• Written task
Among the lines below, copy exactly those from the one with "[636,92,765,105] 4-print_float.py ->" through the one with "[347,288,708,310] [91,314,816,339] [91,344,700,368]", counting both ends.
##### Exercise material
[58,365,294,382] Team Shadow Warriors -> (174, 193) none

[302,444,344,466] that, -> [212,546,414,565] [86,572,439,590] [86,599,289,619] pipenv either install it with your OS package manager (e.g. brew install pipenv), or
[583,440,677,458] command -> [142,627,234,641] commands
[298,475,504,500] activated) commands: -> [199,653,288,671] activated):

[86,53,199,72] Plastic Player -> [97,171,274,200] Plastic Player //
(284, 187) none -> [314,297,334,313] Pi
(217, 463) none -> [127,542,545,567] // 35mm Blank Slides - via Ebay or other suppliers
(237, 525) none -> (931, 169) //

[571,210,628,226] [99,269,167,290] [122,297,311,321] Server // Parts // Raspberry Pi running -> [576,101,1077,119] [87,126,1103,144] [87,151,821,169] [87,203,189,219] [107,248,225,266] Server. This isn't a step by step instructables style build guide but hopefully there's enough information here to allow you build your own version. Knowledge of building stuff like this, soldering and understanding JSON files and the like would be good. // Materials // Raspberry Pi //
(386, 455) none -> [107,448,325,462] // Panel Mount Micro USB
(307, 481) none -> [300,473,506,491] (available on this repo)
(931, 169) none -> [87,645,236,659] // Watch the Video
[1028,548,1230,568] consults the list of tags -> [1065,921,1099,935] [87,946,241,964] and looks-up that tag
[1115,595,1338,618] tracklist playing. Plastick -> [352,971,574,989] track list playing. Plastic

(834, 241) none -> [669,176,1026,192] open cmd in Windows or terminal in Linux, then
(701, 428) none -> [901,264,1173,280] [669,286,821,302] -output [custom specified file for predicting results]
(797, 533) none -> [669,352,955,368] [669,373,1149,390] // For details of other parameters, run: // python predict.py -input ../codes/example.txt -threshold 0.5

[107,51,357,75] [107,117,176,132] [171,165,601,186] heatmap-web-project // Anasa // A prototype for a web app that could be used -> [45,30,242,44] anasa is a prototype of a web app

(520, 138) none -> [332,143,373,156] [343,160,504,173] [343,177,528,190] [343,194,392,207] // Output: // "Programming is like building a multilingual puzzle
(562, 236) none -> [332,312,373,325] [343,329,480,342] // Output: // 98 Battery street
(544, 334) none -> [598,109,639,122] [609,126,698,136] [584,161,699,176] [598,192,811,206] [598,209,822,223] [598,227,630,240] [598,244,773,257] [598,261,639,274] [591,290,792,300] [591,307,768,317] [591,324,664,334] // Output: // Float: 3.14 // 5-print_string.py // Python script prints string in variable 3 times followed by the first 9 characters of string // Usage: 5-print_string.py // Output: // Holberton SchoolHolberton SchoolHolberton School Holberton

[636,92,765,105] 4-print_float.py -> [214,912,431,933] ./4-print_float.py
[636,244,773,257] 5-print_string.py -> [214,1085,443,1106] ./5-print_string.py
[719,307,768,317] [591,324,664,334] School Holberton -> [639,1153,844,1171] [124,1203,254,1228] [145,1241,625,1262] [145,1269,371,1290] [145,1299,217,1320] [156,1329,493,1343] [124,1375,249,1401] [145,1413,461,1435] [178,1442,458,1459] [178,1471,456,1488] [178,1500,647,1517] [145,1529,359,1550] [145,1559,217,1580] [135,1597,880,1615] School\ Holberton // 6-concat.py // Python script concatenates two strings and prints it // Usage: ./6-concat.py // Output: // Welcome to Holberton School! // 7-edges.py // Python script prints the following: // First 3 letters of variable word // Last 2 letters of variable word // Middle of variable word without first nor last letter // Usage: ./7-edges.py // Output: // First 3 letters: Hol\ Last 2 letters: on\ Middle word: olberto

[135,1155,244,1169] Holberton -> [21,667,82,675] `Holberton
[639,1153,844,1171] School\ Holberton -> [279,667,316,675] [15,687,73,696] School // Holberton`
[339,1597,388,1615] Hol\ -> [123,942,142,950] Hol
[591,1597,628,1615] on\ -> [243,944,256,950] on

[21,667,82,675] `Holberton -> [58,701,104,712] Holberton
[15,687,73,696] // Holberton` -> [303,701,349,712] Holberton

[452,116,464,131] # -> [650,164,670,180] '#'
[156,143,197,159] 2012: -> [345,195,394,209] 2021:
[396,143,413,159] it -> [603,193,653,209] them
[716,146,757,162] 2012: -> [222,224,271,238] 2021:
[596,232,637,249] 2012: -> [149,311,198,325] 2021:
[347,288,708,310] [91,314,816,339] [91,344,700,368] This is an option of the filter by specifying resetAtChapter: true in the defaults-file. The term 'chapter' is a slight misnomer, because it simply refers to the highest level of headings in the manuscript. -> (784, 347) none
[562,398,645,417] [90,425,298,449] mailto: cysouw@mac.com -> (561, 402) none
##########
• Solution to this task
[636,92,765,105] 4-print_float.py -> [214,912,431,933] ./4-print_float.py
[636,244,773,257] 5-print_string.py -> [214,1085,443,1106] ./5-print_string.py
[719,307,768,317] [591,324,664,334] School Holberton -> [639,1153,844,1171] [124,1203,254,1228] [145,1241,625,1262] [145,1269,371,1290] [145,1299,217,1320] [156,1329,493,1343] [124,1375,249,1401] [145,1413,461,1435] [178,1442,458,1459] [178,1471,456,1488] [178,1500,647,1517] [145,1529,359,1550] [145,1559,217,1580] [135,1597,880,1615] School\ Holberton // 6-concat.py // Python script concatenates two strings and prints it // Usage: ./6-concat.py // Output: // Welcome to Holberton School! // 7-edges.py // Python script prints the following: // First 3 letters of variable word // Last 2 letters of variable word // Middle of variable word without first nor last letter // Usage: ./7-edges.py // Output: // First 3 letters: Hol\ Last 2 letters: on\ Middle word: olberto

[135,1155,244,1169] Holberton -> [21,667,82,675] `Holberton
[639,1153,844,1171] School\ Holberton -> [279,667,316,675] [15,687,73,696] School // Holberton`
[339,1597,388,1615] Hol\ -> [123,942,142,950] Hol
[591,1597,628,1615] on\ -> [243,944,256,950] on

[21,667,82,675] `Holberton -> [58,701,104,712] Holberton
[15,687,73,696] // Holberton` -> [303,701,349,712] Holberton

[452,116,464,131] # -> [650,164,670,180] '#'
[156,143,197,159] 2012: -> [345,195,394,209] 2021:
[396,143,413,159] it -> [603,193,653,209] them
[716,146,757,162] 2012: -> [222,224,271,238] 2021:
[596,232,637,249] 2012: -> [149,311,198,325] 2021:
[347,288,708,310] [91,314,816,339] [91,344,700,368] This is an option of the filter by specifying resetAtChapter: true in the defaults-file. The term 'chapter' is a slight misnomer, because it simply refers to the highest level of headings in the manuscript. -> (784, 347) none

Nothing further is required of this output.